Objective: To assess the effect of pregnancy, maternal position, and cardiac output on intrapulmonary shunting (Qs/Qt) in normotensive nulliparous women near term.
Methods: Ten normotensive nulliparas between 36 and 38 weeks' gestation underwent pulmonary artery catheterization (via the subclavian route) and radial artery canalization. Baseline assessments were made with subjects in the left lateral recumbent position after a 30-minute stabilization period. Measurements were obtained sequentially in the left lateral, right lateral, supine, knee-chest, sitting, and standing positions. Each position change was followed by a 10-minute pre-measurement stabilization period. Cardiac output was measured via the thermodilution technique. Blood samples were obtained simultaneously from the pulmonary and radial arteries and analyzed in duplicate for oxygen content with a blood gas analyzer. Qs/Qt was calculated using the classic shunt equation. Statistical analysis was performed by analysis of variance of repeated measures of Qs/Qt and maternal position. The relationship of Qs/Qt to maternal cardiac output was evaluated by the correlation coefficient. Significance was defined as P < .05.

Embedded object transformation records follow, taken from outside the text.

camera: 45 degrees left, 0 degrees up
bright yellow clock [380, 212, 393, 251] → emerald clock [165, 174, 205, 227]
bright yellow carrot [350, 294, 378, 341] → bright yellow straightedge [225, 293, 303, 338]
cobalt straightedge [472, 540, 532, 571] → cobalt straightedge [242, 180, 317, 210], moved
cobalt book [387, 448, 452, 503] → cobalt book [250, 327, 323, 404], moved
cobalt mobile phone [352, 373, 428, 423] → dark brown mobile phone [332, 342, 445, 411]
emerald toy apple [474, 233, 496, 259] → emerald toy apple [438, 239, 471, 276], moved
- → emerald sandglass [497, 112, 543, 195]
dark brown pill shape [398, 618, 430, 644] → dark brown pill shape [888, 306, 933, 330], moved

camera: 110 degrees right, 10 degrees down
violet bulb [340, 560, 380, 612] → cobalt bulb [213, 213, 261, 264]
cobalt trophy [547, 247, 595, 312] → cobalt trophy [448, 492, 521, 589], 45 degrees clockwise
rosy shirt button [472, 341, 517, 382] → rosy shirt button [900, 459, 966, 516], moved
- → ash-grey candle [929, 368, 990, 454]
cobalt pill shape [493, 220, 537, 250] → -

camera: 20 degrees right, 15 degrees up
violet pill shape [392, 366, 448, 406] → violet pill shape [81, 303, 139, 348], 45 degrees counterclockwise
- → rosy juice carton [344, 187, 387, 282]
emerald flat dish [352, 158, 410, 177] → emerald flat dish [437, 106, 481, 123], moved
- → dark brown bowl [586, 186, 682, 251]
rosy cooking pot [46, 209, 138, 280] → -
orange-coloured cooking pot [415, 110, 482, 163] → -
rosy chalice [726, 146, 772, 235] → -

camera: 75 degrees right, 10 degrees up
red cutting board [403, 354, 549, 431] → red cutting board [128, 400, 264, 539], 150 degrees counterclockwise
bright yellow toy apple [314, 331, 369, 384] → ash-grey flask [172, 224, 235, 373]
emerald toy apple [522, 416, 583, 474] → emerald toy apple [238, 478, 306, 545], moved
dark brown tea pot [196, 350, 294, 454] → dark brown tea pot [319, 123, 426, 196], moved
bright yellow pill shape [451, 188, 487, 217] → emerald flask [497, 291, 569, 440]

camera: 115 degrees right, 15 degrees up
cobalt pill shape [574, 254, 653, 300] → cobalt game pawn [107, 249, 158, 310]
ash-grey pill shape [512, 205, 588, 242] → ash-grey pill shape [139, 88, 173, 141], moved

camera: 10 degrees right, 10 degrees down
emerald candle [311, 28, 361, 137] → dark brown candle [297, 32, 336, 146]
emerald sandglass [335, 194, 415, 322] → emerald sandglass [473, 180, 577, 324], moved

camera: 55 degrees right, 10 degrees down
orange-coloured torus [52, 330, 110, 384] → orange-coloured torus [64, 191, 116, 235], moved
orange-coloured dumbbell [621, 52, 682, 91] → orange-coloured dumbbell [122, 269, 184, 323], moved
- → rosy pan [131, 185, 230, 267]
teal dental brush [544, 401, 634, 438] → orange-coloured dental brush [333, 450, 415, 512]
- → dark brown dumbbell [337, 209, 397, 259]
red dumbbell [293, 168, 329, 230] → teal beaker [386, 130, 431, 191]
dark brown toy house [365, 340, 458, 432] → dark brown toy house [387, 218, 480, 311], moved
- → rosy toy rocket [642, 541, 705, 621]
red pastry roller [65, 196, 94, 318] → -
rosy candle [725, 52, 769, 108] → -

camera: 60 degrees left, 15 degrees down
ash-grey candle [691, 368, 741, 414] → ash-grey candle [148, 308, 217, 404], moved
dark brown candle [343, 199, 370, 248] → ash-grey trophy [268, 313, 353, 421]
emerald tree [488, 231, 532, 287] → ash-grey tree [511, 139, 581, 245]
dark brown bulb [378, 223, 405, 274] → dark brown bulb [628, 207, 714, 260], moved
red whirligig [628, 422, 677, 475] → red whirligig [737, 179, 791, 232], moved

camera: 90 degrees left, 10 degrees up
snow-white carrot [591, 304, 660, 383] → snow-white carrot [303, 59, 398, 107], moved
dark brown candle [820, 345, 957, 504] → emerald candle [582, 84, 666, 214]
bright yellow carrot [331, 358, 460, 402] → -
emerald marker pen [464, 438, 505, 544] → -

Results: Directly measured Qs/Qt averaged 15.3% in left lateral, 15.2% in right lateral, 13.9% in supine, 12.8% in knee-chest, 13.8% in sitting, and 13.0% in standing positions. There was no statistically significant correlation between Qs/Qt and cardiac output (R2 = 0.11, not significant).
Conclusion: This is the first report of directly measured Qs/Qt in normal pregnant women in the third trimester. Qs/Qt values reported in pregnancy are higher than those reported in nonpregnant individuals.
(C) 1996 The American College of Obstetricians and Gynecologists
Pregnancy predisposes women to an increase in intrapulmonary shunt.